Well, this is Labor Day weekend in the US, the holiday that celebrates the worker so that we can jam-pack our three-day weekend under the premise of “relaxing” when in reality, it leaves us just as tired than if we just went to work. And after having several weeks of unseasonably cool weather, the temperature outside was a whopping 95 degrees, with a heat index of 105! In comparison, the temperature in Abidjan was 79. So, needless to say that our air conditioning was struggling to keep up with the humidity, and it was hotter inside than it was outside. I think I would’ve rather been there.
But it certainly didn’t stop us from having an awesome meal. I made the quickest thing first, which was the Gingered Avocados, or Avocats au Gigembre (because everything sounds better in French). I first squeezed the juice from one lime and added a quarter tsp of ground ginger. Then I diced two avocados and mixed it with the ginger-lime juice and chilled until it was ready to eat. I liked it, but the kids weren’t wild about it, which is weird because they like my guacamole.
Then I started on the main dish, Chicken Kedjenou. This is pretty much the unofficial national dish. I actually wanted to make a dish called chicken crapaudine, because I thought the name was funny, but the recipe sounded so good: chicken, tomatoes, onion, garlic, parsley and ginger cooked in a pot, then served with a side of fried potatoes. But I changed my mind at the last minute, because as I flipped through a preview of Marguerite Abouet’s Aya on Amazon, it included a recipe for chicken kedjenou. It’s somewhat similar to the chicken crapaudine in a way that it’s a stew made in a pot with a tight-fitting lid. For this, I cut up three small eggplants (often called aubergines in recipes), some onion, a poblano pepper in lieu of a hot chili, two cans of diced tomatoes, a little ginger, a bay leaf, a sprig of thyme, garlic, some chicken stock, a little oil, and I added two split chicken breasts. Everything goes into the pot, and it cooks down for between 1 and 1 ½ hours.

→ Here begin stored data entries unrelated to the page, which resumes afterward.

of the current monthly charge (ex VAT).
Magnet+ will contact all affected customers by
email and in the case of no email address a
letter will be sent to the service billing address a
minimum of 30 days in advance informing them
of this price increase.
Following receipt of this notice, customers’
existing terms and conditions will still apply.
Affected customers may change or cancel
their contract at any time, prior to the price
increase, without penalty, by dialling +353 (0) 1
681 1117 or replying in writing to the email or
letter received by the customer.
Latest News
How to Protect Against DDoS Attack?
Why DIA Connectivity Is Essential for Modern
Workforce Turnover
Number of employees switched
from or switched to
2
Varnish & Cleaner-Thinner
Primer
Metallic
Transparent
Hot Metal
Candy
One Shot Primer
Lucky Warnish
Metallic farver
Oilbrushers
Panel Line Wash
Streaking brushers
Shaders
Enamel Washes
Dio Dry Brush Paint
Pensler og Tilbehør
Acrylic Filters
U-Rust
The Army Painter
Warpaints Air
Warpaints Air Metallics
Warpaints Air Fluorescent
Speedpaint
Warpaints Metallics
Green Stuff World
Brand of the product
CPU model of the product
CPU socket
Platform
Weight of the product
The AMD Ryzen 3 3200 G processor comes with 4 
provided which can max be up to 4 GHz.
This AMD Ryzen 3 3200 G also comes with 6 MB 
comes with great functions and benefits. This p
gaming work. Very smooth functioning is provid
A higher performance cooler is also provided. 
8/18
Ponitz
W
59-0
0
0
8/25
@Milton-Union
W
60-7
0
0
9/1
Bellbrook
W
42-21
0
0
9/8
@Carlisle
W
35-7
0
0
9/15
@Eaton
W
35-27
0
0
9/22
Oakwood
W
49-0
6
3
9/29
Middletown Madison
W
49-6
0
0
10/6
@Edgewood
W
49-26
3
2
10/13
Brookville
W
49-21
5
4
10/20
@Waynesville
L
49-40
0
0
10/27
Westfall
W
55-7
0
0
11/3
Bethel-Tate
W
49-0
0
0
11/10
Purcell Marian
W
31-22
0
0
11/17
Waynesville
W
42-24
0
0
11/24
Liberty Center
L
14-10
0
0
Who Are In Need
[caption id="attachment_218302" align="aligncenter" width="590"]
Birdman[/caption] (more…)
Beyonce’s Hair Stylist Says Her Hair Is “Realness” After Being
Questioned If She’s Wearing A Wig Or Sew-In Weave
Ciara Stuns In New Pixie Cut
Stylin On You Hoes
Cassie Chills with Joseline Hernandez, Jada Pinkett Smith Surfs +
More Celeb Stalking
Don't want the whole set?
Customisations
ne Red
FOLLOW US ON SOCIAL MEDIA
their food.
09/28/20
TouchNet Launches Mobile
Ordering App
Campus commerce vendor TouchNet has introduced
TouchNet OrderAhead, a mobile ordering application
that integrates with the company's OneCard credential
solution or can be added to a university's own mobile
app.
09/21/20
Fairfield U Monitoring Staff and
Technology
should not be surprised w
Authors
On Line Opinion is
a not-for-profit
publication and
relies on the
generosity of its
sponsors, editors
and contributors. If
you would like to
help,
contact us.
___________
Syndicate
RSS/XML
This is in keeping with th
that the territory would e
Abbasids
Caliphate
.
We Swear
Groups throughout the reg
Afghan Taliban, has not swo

|Chicken kedjenou. Truly is a comfort food. Next time, I'll try it with shrimp as well.|
I served this with fufu, a sticky dough-like paste that is taking with the fingers and rolled into balls, and we just put it into the stew as we were eating it. (I cheated a little and bought a fufu mix from a box from the international grocery store. The name fufu always reminds me of that children's song "Little Bunny Fufu.") Because it was so sticky, the kids weren’t really impressed with the texture. I thought it reminded me of those sticky rice cakes I had in Japan. The stew was amazing. I loved it, and my husband told me this is something that I have to do again. Most definitely. Some recipes I read included okra (which I left out due to my husband’s insistence that okra and other members of the squash family will kill him on instant contact), and some recipes called for prawns.
And finally, for the bread, I chose to make coconut shortbread, or sablés coco. First I had to separate the yolks from the egg whites from two eggs into two separate bowls. I poured a half-cup of sugar into the egg yolks and stirred until it turned a pale yellow and was thick. Then I added the flour, the coconut, and two Tbsp of rum (I chose Malibu coconut rum) and stirred to make it generally consistent. Then I put a pinch of salt into the bowl with the egg whites and the recipe said to mix until it was stiff and glossy. It never did get stiff and glossy. I figure at this stage in the game, I should probably invest in a hand mixer. So, I just poured the egg whites into the other bowl as is and folded it until everything was mixed together. Then I dropped the mixture onto a lightly greased cookie sheet, as if it were a cookie, and baked it for 15 minutes. It turned out to be the best part of the meal. I loved these! And they were certainly a hit with my family. In fact, I had these for breakfast.
This meal turned out to be really good. Although as I’m sitting here writing this, I just realized that Côte d’Ivoire is the number one producer of cocoa, yet I didn’t really see many chocolate recipes, not did I choose one. But regardless, I thought it was really good. I’m always a sucker for the one-pot meals – as a busy mom, these are great. And I didn’t really have to run my oven, either. The great thing about the chicken kedjenou is that even though I made it on the stove, I could have easily made it in a crock-pot. And really, the coconut shortbread didn’t take that much time to make, nor did the gingered avocados. I always like quick, easy-to-make recipes that I can do during the week when I get home from work, or have ready to eat when I get home. These were perfect dishes that I know I can use later as well.